Night Shift – World premiere at this year’s Berlinale

The Berlin Film Festival has added a world premiere - special screening of Anne Fontaine’s Night Shift (Police), starring Omar Sy and Virginie Efira.

This year marks the 70th edition of Berlin International Film Festival and will be take place from 20th February to 1st March 2020.

The Berlin Film Festival and European Film Market (EFM - a film trade fair held simultaneously to the Berlinale) - are attended by around 20,000 professionals from over 130 countries. More than 4200 journalists produce media coverage in over 110 countries.

Based on a novel by Hugo Boris, Night Shift (Police) focuses on three Parisian police officers charged with driving a stranger back to the border. However, Virginie (Efira) realizes their prisoner will most likely be killed upon return to his country and so goes about attempting to convince her fellow officers to release him.

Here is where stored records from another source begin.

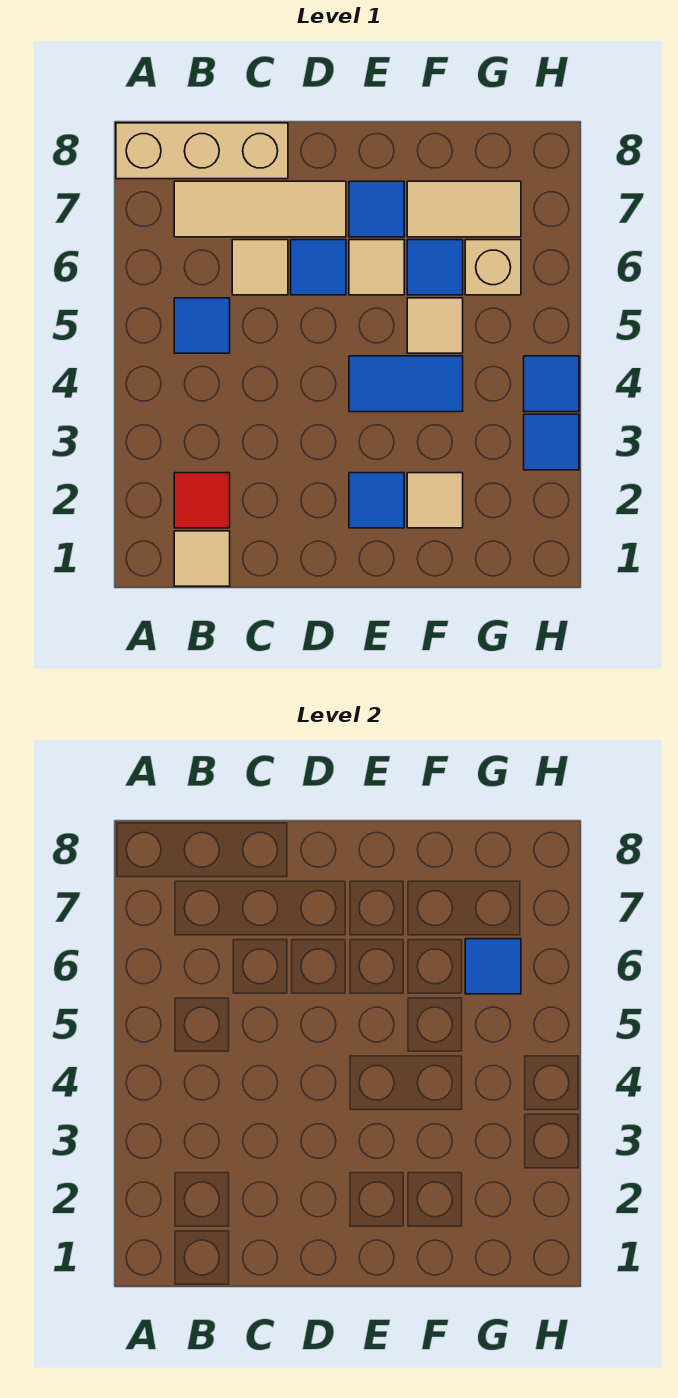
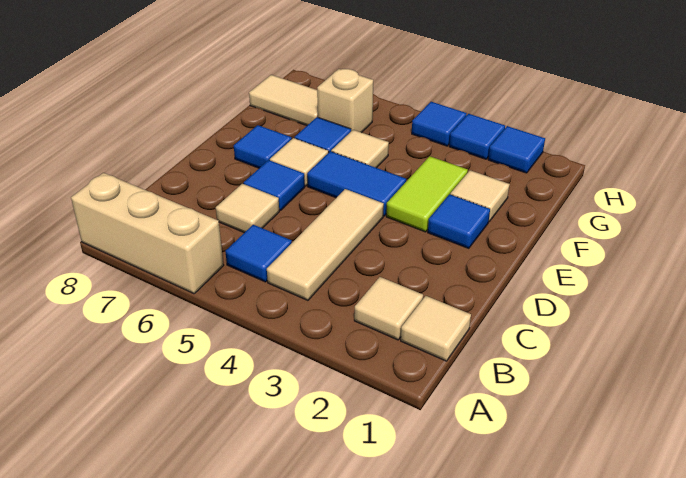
tan 1x3 brick [116,123,288,179] -> tan 1x3 brick turned to [71,173,224,294]
red 1x1 tile [174,473,230,528] -> tan 1x1 tile [354,277,423,340]
tan 1x3 tile [174,181,346,237] -> tan 1x3 tile moved to [267,189,384,300]
none -> lime 1x2 tile [386,156,468,232]
blue 1x2 tile [349,356,463,412] -> blue 1x2 tile turned to [307,151,406,216]
tan 1x2 tile [407,181,521,237] -> tan 1x2 tile turned to [249,75,318,126]
blue 1x1 tile [465,939,521,994] -> blue 1x1 tile moved to [488,126,545,173]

The protagonists of Night Shift, Anne Fontaine’s new film, with Omar Sy playing a dramatic role, are torn between desires and fears.

Along with Sy, Virginie Efira and Grégory Gadebois complete a trio of policemen and - women who represent a fascinating cross-section of French society.

Prorom will release Night Shift in 2020 in Romania, Bulgaria, Czech Republic, Hungary, Slovakia.